> Recorded data:
━━━━━━━━━━━━━━━━━━━━━━━━━━━━━━
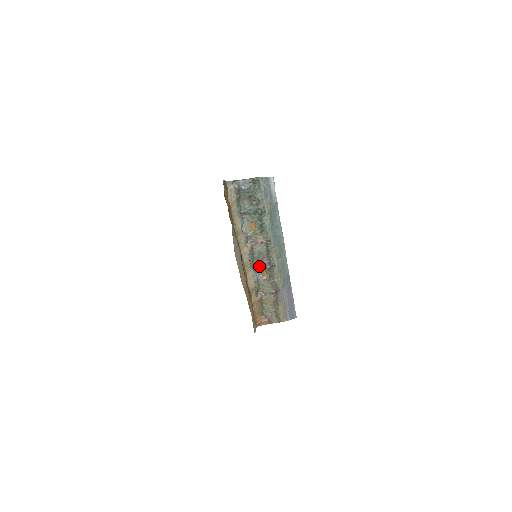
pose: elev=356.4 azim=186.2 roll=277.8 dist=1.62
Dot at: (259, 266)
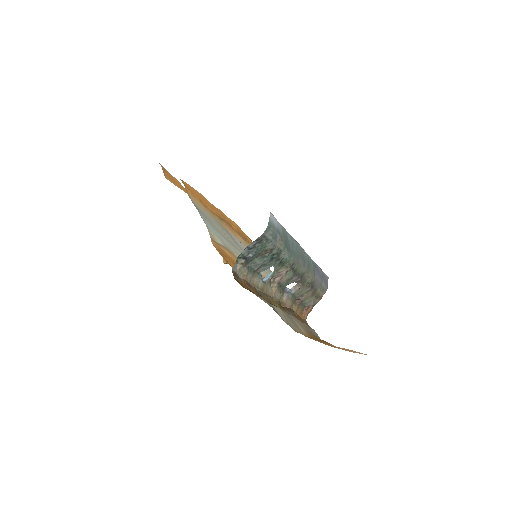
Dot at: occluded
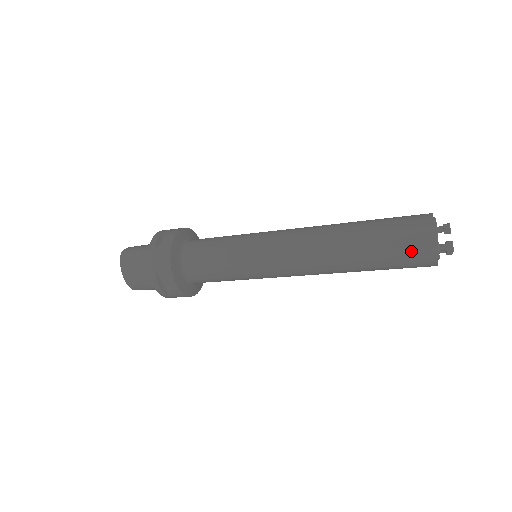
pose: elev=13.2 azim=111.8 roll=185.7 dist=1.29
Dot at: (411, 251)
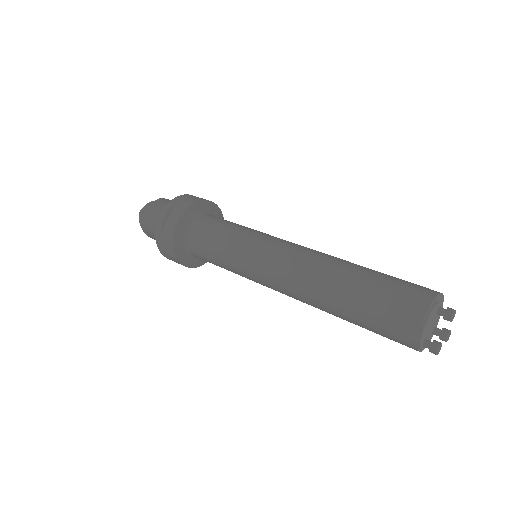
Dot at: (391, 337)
━━━━━━━━━━━━━━━━━━━━━━━━━━━━━━
> Work to do: List each line of the data above that contains the string "elev".

> Exercise answer:
pose: elev=356.4 azim=186.2 roll=277.8 dist=1.62
pose: elev=13.2 azim=111.8 roll=185.7 dist=1.29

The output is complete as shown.